Albert Allen Wright (1846-1905, A.B. 1865, A.M. 1868, B.D. 1870), geologist, naturalist, and educator, was born in Oberlin, Ohio, to William W. (1814-1883, A.B. 1840, Sem. 1843) and Susan Allen Wright (1821-1905, A.B. 1843) on April 27, 1846. Both his parents were graduates of Oberlin College, and his uncle, George Nelson Allen (1812-1877, A.B. 1838) was Oberlins first zoologist and professor of music. Wright began taking classes in the Oberlin College Preparatory Department in 1859, and entered the Collegiate Department in 1861 from which he earned the bachelor of arts degree in 1865. In 1867 Wright enrolled in the Union Theological Seminary. He left Union in 1868 and returned to Oberlin where he completed his study in the Oberlin Theological Department in 1870. He enrolled in the Columbia College School of Mines in 1873 and earned the Ph.B. in 1875.
Not uncommon for his day, Wrights education was marked by several discontinuities. In 1864 he enlisted as a 100 day volunteer in Company K of the 150th Ohio National Guard. The company was comprised almost entirely of Oberlin College students. After completing his bachelors degree in 1865, he taught for two years in the Cleveland Institute. Upon completing his seminary studies Wright accepted the chair of Natural History at Berea College, teaching from 1870 to 1872. In 1872, prior to enrolling in Columbia College, he participated in the second geological survey of Ohio, making a report on the lake ridges of Lorain County.
In 1874 he was appointed professor of Geology and Natural History at Oberlin College. When Wright was appointed a faculty member at Oberlin College, he became the first member of the faculty who was born in Oberlin.
Wright represented perhaps the first modern scientific mind on the Oberlin faculty, and presided over a difficult transition of thought. Influenced by the writings of Charles Darwin on the theory of evolution, Wright prepared several articles and addresses on the subject. He also fostered the laboratory system of study for students in all scientific departments. His efforts established the foundation upon which several academic departments were later established. He also succeeded in expanding the College Museum, located in Spear Laboratory, through aggressive collection of natural history specimens, serving as curator of the museum from 1892 until his death in 1905.
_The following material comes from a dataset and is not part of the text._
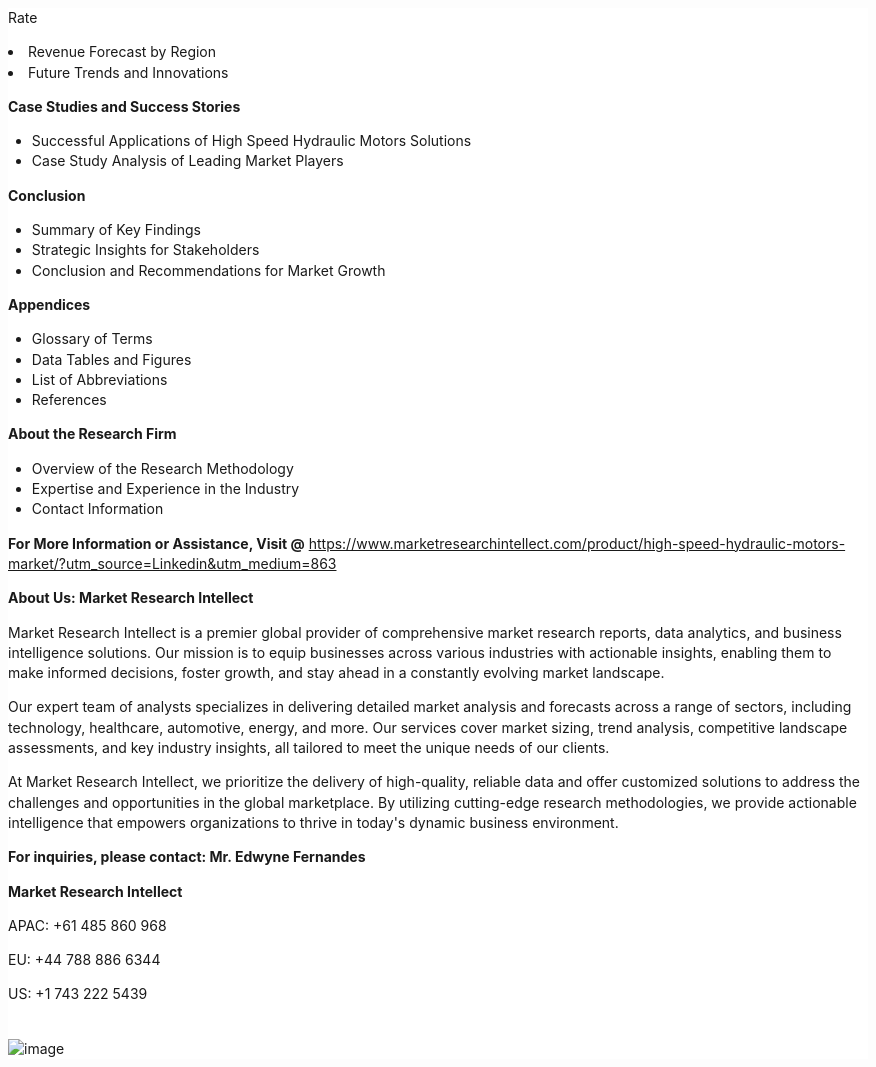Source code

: Rate</li><li>Revenue Forecast by Region</li><li>Future Trends and Innovations</li></ul><p><strong>Case Studies and Success Stories</strong></p><ul><li>Successful Applications of High Speed Hydraulic Motors Solutions</li><li>Case Study Analysis of Leading Market Players</li></ul><p><strong>Conclusion</strong></p><ul><li>Summary of Key Findings</li><li>Strategic Insights for Stakeholders</li><li>Conclusion and Recommendations for Market Growth</li></ul><p><strong>Appendices</strong></p><ul><li>Glossary of Terms</li><li>Data Tables and Figures</li><li>List of Abbreviations</li><li>References</li></ul><p><strong>About the Research Firm</strong></p><ul><li>Overview of the Research Methodology</li><li>Expertise and Experience in the Industry</li><li>Contact Information</li></ul></div><div class="article-main__content" data-test-id="publishing-text-block"><p><span class="font-[700]"><strong>For More Information or Assistance, Visit @</strong>&nbsp;<a href="https://www.marketresearchintellect.com/product/high-speed-hydraulic-motors-market/?utm_source=Linkedin&utm_medium=863">https://www.marketresearchintellect.com/product/high-speed-hydraulic-motors-market/?utm_source=Linkedin&utm_medium=863</a></span></p><p><strong>About Us: Market Research Intellect</strong></p><p>Market Research Intellect is a premier global provider of comprehensive market research reports, data analytics, and business intelligence solutions. Our mission is to equip businesses across various industries with actionable insights, enabling them to make informed decisions, foster growth, and stay ahead in a constantly evolving market landscape.</p><p>Our expert team of analysts specializes in delivering detailed market analysis and forecasts across a range of sectors, including technology, healthcare, automotive, energy, and more. Our services cover market sizing, trend analysis, competitive landscape assessments, and key industry insights, all tailored to meet the unique needs of our clients.</p><p>At Market Research Intellect, we prioritize the delivery of high-quality, reliable data and offer customized solutions to address the challenges and opportunities in the global marketplace. By utilizing cutting-edge research methodologies, we provide actionable intelligence that empowers organizations to thrive in today's dynamic business environment.</p><p><strong>For inquiries, please contact: Mr. Edwyne Fernandes</strong></p><p><strong>Market Research Intellect</strong></p><p>APAC: +61 485 860 968</p><p>EU: +44 788 886 6344</p><p>US: +1 743 222 5439</p></div><div class="article-main__content" data-test-id="publishing-text-block">&nbsp;</div>
![image](https://github.com/user-attachments/assets/2a8d5548-8ee4-4b8d-a103-059e63f56dd6)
Wrights teaching attainments were nearly overshadowed by his effective administrative service to the College. In his obituary it was noted with the exception of President [H.C.] King, Wright has been the best committeeman that the Oberlin faculty has seen for twenty-five years. (Oberlin Review, April 13, 1905, pp. 414-415.) He applied the scientific method of investigation to issues facing the College, providing illuminating reports and demonstrating sound judgment. He served as registrar of the Faculty beginning in 1879, and was Registrar of the College during 1889-90. He served on the Prudential Committee, 1891-99, and was chairman of the Faculty from 1896 to 1898. After the resignation of President William Gay Ballantine (1848-1937) in 1896, Wright served for two years as acting president.
He accomplished a great deal outside of the College as well. In 1884 he was employed to make a report on the coal seams of Holmes County for the Ohio geological survey, and in 1893 authored a report on the Ventral Armor of Dinichthys, based upon a specimen preserved in the College Museum. His reports long remained the standard source of information on the above topics. Wright lobbied Ohio government officials to join other states in producing topographical surveys. Wright presented papers to the committees of three different legislatures before persuading the State of Ohio to inaugurate the first topographical survey.
To the Oberlin community Wright along with Judge John W. Steele (1835-1905) contributed valuable expertise to the waterworks board beginning with its establishment in 1887. Wright planned the Oberlin sewage system and is generally credited with saving the community enormous expense while providing a model system. He was also president of the Westwood Cemetery Association. A deeply religious man, Wright was an active participant in the Congregational church, filling in occasionally in the pulpit, and even playing the piano when called upon.
On September 21, 1874, he married Mary Lyon Bedortha (1846-1877), of Saratoga Springs, New York. The union produced one daughter, Helen Bedortha Wright (1876-1960, A.B. 1900). Following the death of his first wife in 1877, he did not remarry until August 18, 1891, when he wed Mary Pamela Benton Hill (1855-1940, Lit. 1879). Mary P.B. Hill served as assistant registrar from 1889 to 1891 and went on to serve as Custodian of the Olney Art Collection, 1908-18, and Curator of the Allen Memorial Art Museum, 1918-25. The second marriage produced one son, Norman Hill Wright, (1896-1981, A.B. 1918).
Professor Albert Allen Wright died April 2, 1905, following a sudden and acute case of peritonitis.